Chronique – Droits des femmes : femmes détenues en RDC, quels droits en prison de Makala et ailleurs ?

Prison de Makala
Prison de Makala

En République Démocratique du Congo, la situation des femmes en détention reste peu médiatisée, bien que leur nombre augmente au fil des années. À la prison centrale de Makala, à Kinshasa, comme dans d’autres établissements pénitentiaires du pays, des préoccupations persistent sur les conditions de détention, l’accès aux soins, à une défense juridique efficace, et aux mesures spécifiques prévues pour les femmes incarcérées.

Que prévoit réellement la législation congolaise pour garantir leurs droits ?

Contacté sur le sujet, Maitre Deba Ngoma, avocate congolaise, rappelle :

« Le droit à la dignité et à un traitement humain est garanti à toute personne détenue en RDC par la Constitution (article 16) et par la Loi n°23/2002 portant Code pénal et Code de procédure pénale. La loi pénitentiaire congolaise, bien que perfectible, prévoit que les prisonniers, hommes ou femmes, doivent bénéficier de soins de santé, d’une alimentation suffisante et d’un accès à leur avocat. »

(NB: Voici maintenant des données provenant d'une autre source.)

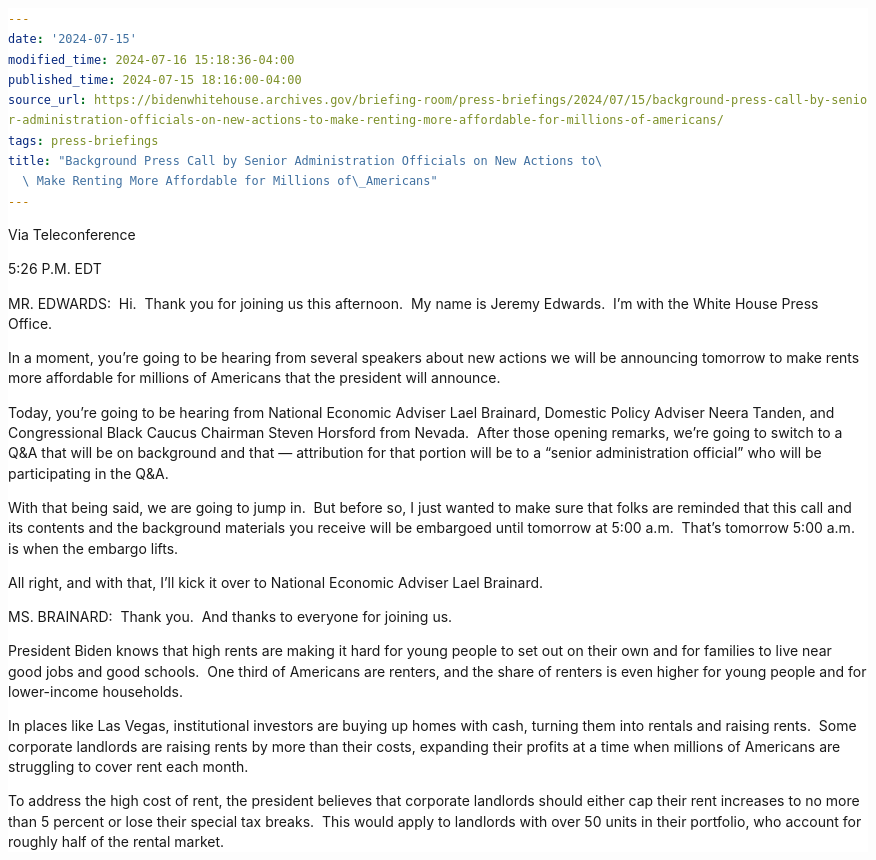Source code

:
 ```yaml
---
date: '2024-07-15'
modified_time: 2024-07-16 15:18:36-04:00
published_time: 2024-07-15 18:16:00-04:00
source_url: https://bidenwhitehouse.archives.gov/briefing-room/press-briefings/2024/07/15/background-press-call-by-senior-administration-officials-on-new-actions-to-make-renting-more-affordable-for-millions-of-americans/
tags: press-briefings
title: "Background Press Call by Senior Administration Officials on New Actions to\
  \ Make Renting More Affordable for Millions of\_Americans"
---
```

 
Via Teleconference

5:26 P.M. EDT

MR. EDWARDS:  Hi.  Thank you for joining us this afternoon.  My name is
Jeremy Edwards.  I’m with the White House Press Office. 

In a moment, you’re going to be hearing from several speakers about new
actions we will be announcing tomorrow to make rents more affordable for
millions of Americans that the president will announce.

Today, you’re going to be hearing from National Economic Adviser Lael
Brainard, Domestic Policy Adviser Neera Tanden, and Congressional Black
Caucus Chairman Steven Horsford from Nevada.  After those opening
remarks, we’re going to switch to a Q&A that will be on background and
that — attribution for that portion will be to a “senior administration
official” who will be participating in the Q&A. 

With that being said, we are going to jump in.  But before so, I just
wanted to make sure that folks are reminded that this call and its
contents and the background materials you receive will be embargoed
until tomorrow at 5:00 a.m.  That’s tomorrow 5:00 a.m. is when the
embargo lifts.

All right, and with that, I’ll kick it over to National Economic Adviser
Lael Brainard. 

MS. BRAINARD:  Thank you.  And thanks to everyone for joining us. 

President Biden knows that high rents are making it hard for young
people to set out on their own and for families to live near good jobs
and good schools.  One third of Americans are renters, and the share of
renters is even higher for young people and for lower-income
households. 

In places like Las Vegas, institutional investors are buying up homes
with cash, turning them into rentals and raising rents.  Some corporate
landlords are raising rents by more than their costs, expanding their
profits at a time when millions of Americans are struggling to cover
rent each month. 

To address the high cost of rent, the president believes that corporate
landlords should either cap their rent increases to no more than 5
percent or lose their special tax breaks.  This would apply to landlords
with over 50 units in their portfolio, who account for roughly half of
the rental market. 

Les Règles Nelson Mandela des Nations Unies, ratifiées par la RDC, imposent aussi un traitement particulier aux femmes détenues, notamment en matière de santé reproductive et de protection contre les abus, poursuit elle. 

« Une détenue enceinte, par exemple, doit avoir accès à des soins prénataux et postnataux, et ses conditions de détention doivent être adaptées », précise l’avocate .

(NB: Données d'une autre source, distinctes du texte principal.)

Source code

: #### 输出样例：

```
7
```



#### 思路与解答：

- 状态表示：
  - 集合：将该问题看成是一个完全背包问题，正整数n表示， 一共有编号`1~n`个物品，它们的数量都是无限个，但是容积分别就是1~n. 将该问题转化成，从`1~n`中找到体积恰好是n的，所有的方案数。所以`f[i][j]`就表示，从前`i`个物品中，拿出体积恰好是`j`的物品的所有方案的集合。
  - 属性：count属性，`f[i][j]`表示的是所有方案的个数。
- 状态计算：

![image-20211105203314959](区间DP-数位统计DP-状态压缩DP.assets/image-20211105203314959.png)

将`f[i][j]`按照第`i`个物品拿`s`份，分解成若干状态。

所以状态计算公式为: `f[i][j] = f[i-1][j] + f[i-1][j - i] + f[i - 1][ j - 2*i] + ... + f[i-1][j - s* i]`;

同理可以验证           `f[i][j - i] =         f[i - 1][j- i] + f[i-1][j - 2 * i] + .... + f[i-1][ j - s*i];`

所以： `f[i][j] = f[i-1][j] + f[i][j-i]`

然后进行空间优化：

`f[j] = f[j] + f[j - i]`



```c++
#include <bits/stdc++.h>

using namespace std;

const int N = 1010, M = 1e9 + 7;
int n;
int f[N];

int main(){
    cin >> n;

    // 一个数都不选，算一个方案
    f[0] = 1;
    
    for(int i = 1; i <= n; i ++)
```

Conditions de détention et accès aux soins

En pratique, la situation reste contrastée. Les cellules réservées aux femmes, comme à Makala, sont souvent surpeuplées et manquent d’infrastructures adaptées. Certaines ONG dénoncent le manque d’accès régulier aux soins gynécologiques ou à des produits d’hygiène de base.

« Les femmes en détention ont besoin de protections hygiéniques, de suivi médical régulier, et d’un environnement sûr. Mais dans de nombreuses prisons, ces droits sont plus théoriques que réels », déplore un membre d’une organisation de défense des droits humains.

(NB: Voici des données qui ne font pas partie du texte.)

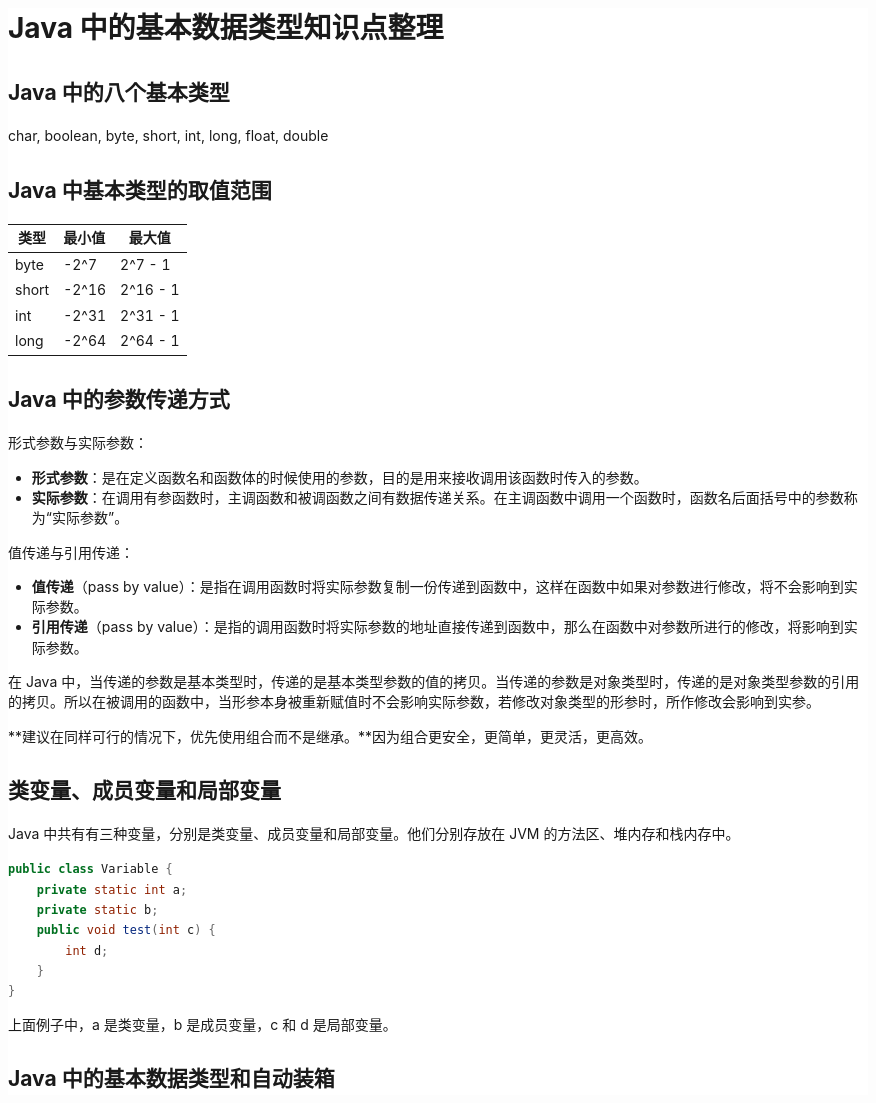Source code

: # Java 中的基本数据类型知识点整理

## Java 中的八个基本类型

char, boolean, byte, short, int, long, float, double

## Java 中基本类型的取值范围

| 类型  | 最小值 | 最大值   |
| ----- | :----- | -------- |
| byte  | -2^7   | 2^7 - 1  |
| short | -2^16  | 2^16 - 1 |
| int   | -2^31  | 2^31 - 1 |
| long  | -2^64  | 2^64 - 1 |

## Java 中的参数传递方式

形式参数与实际参数：

- **形式参数**：是在定义函数名和函数体的时候使用的参数，目的是用来接收调用该函数时传入的参数。
- **实际参数**：在调用有参函数时，主调函数和被调函数之间有数据传递关系。在主调函数中调用一个函数时，函数名后面括号中的参数称为“实际参数”。

值传递与引用传递：

- **值传递**（pass by value）：是指在调用函数时将实际参数复制一份传递到函数中，这样在函数中如果对参数进行修改，将不会影响到实际参数。
- **引用传递**（pass by value）：是指的调用函数时将实际参数的地址直接传递到函数中，那么在函数中对参数所进行的修改，将影响到实际参数。

在 Java 中，当传递的参数是基本类型时，传递的是基本类型参数的值的拷贝。当传递的参数是对象类型时，传递的是对象类型参数的引用的拷贝。所以在被调用的函数中，当形参本身被重新赋值时不会影响实际参数，若修改对象类型的形参时，所作修改会影响到实参。

**建议在同样可行的情况下，优先使用组合而不是继承。**因为组合更安全，更简单，更灵活，更高效。

## 类变量、成员变量和局部变量

Java 中共有有三种变量，分别是类变量、成员变量和局部变量。他们分别存放在 JVM 的方法区、堆内存和栈内存中。

```java
public class Variable {
    private static int a;
    private static b;
    public void test(int c) {
        int d;
    }
}
```

上面例子中，a 是类变量，b 是成员变量，c 和 d 是局部变量。

## Java 中的基本数据类型和自动装箱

Accès à la défense et droits procéduraux

Le droit à un avocat est garanti dès l’arrestation, mais dans la réalité, de nombreuses détenues surtout celles issues de milieux défavorisés ne bénéficient pas d’une assistance juridique effective, selon Me Deba, « le manque de moyens financiers, l’ignorance de leurs droits, et parfois l’éloignement des tribunaux retardent la tenue des procès. Certaines femmes restent en détention préventive pendant des mois, voire des années, avant d’être jugées, ce qui constitue une violation grave du droit à un procès équitable ».

Le cas particulier des mères détenues

La loi congolaise, à travers le Code pénitentiaire et certaines directives administratives, autorise les mères de nourrissons à garder leurs enfants avec elles jusqu’à un certain âge (souvent deux ans). Des dispositions prévoient un régime alimentaire adapté pour ces enfants, mais sur le terrain, leur application reste inégale.

« Ces enfants, qui n’ont commis aucun crime, vivent pourtant derrière les barreaux. Leur bien-être dépend totalement de la qualité des soins et de la nourriture que la prison peut offrir, souvent avec l’aide d’associations », explique la défenseure des droits humains.

Quels recours pour les détenues ?

Selon l’avocate, plusieurs mécanismes existent, même s’ils sont rarement mobilisés :

- Saisir le juge de l’application des peines pour dénoncer des conditions de détention contraires à la loi.

- ⁠Recours auprès du ministère public ou du ministère des Droits humains, qui disposent de pouvoirs d’inspection des établissements pénitentiaires.

- ⁠Le soutien des ONG et avocats qui peuvent introduire des requêtes en libération conditionnelle, révision de peine, ou transfert vers un établissement mieux adapté.

Des défis persistants

Malgré les textes, la mise en œuvre reste un défi majeur. Surpopulation carcérale, manque de financement, infrastructures vétustes et faible sensibilisation aux droits des détenues freinent les progrès.

Pour Maître Deba, « il ne suffit pas de garantir des droits sur papier. Il faut former le personnel pénitentiaire, assurer des budgets spécifiques pour les femmes détenues, et mettre en place des contrôles réguliers. Une prison ne doit pas être un lieu de privation de dignité ».